*** Block opens ***

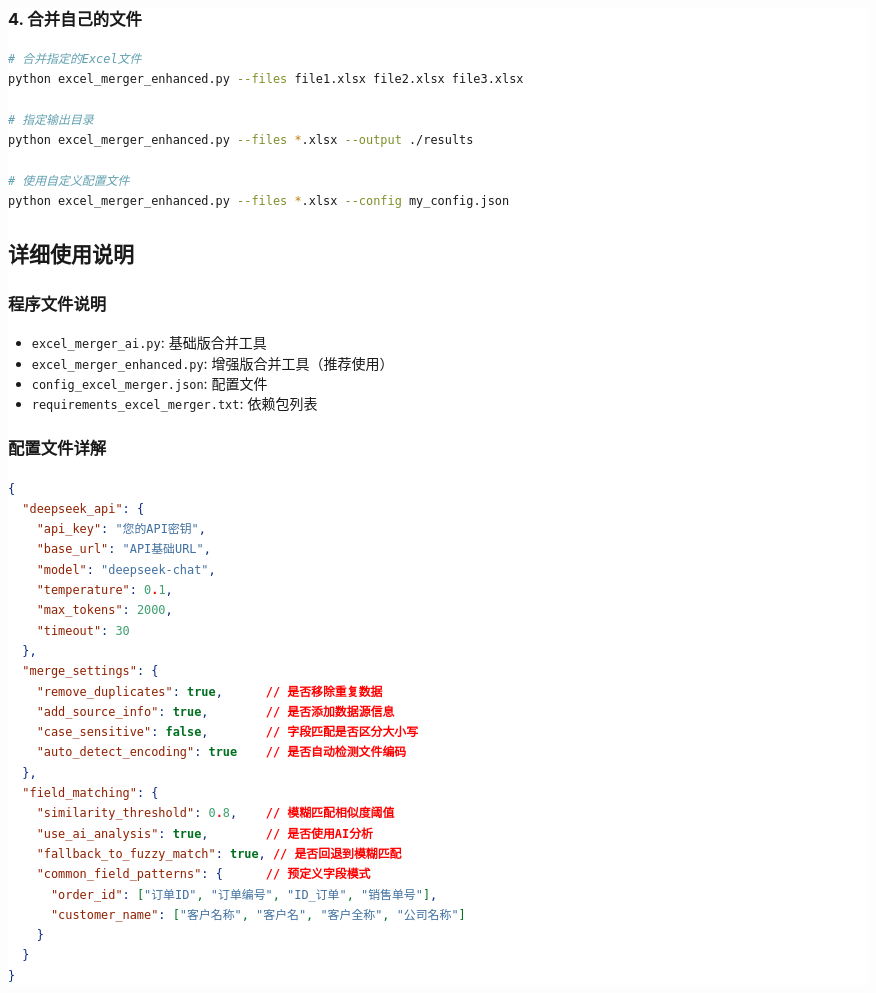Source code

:### 4. 合并自己的文件

```bash
# 合并指定的Excel文件
python excel_merger_enhanced.py --files file1.xlsx file2.xlsx file3.xlsx

# 指定输出目录
python excel_merger_enhanced.py --files *.xlsx --output ./results

# 使用自定义配置文件
python excel_merger_enhanced.py --files *.xlsx --config my_config.json
```

## 详细使用说明

### 程序文件说明

- `excel_merger_ai.py`: 基础版合并工具
- `excel_merger_enhanced.py`: 增强版合并工具（推荐使用）
- `config_excel_merger.json`: 配置文件
- `requirements_excel_merger.txt`: 依赖包列表

### 配置文件详解

```json
{
  "deepseek_api": {
    "api_key": "您的API密钥",
    "base_url": "API基础URL",
    "model": "deepseek-chat",
    "temperature": 0.1,
    "max_tokens": 2000,
    "timeout": 30
  },
  "merge_settings": {
    "remove_duplicates": true,      // 是否移除重复数据
    "add_source_info": true,        // 是否添加数据源信息
    "case_sensitive": false,        // 字段匹配是否区分大小写
    "auto_detect_encoding": true    // 是否自动检测文件编码
  },
  "field_matching": {
    "similarity_threshold": 0.8,    // 模糊匹配相似度阈值
    "use_ai_analysis": true,        // 是否使用AI分析
    "fallback_to_fuzzy_match": true, // 是否回退到模糊匹配
    "common_field_patterns": {      // 预定义字段模式
      "order_id": ["订单ID", "订单编号", "ID_订单", "销售单号"],
      "customer_name": ["客户名称", "客户名", "客户全称", "公司名称"]
    }
  }
}
```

*** Block closes ***

▶ _Problem statement_
The pictures are not part of the copy. Retype everything else in the entries exactly.

▶ _Written response_
Source code

:### 4. 合并自己的文件

```bash
# 合并指定的Excel文件
python excel_merger_enhanced.py --files file1.xlsx file2.xlsx file3.xlsx

# 指定输出目录
python excel_merger_enhanced.py --files *.xlsx --output ./results

# 使用自定义配置文件
python excel_merger_enhanced.py --files *.xlsx --config my_config.json
```

## 详细使用说明

### 程序文件说明

- `excel_merger_ai.py`: 基础版合并工具
- `excel_merger_enhanced.py`: 增强版合并工具（推荐使用）
- `config_excel_merger.json`: 配置文件
- `requirements_excel_merger.txt`: 依赖包列表

### 配置文件详解

```json
{
  "deepseek_api": {
    "api_key": "您的API密钥",
    "base_url": "API基础URL",
    "model": "deepseek-chat",
    "temperature": 0.1,
    "max_tokens": 2000,
    "timeout": 30
  },
  "merge_settings": {
    "remove_duplicates": true,      // 是否移除重复数据
    "add_source_info": true,        // 是否添加数据源信息
    "case_sensitive": false,        // 字段匹配是否区分大小写
    "auto_detect_encoding": true    // 是否自动检测文件编码
  },
  "field_matching": {
    "similarity_threshold": 0.8,    // 模糊匹配相似度阈值
    "use_ai_analysis": true,        // 是否使用AI分析
    "fallback_to_fuzzy_match": true, // 是否回退到模糊匹配
    "common_field_patterns": {      // 预定义字段模式
      "order_id": ["订单ID", "订单编号", "ID_订单", "销售单号"],
      "customer_name": ["客户名称", "客户名", "客户全称", "公司名称"]
    }
  }
}
```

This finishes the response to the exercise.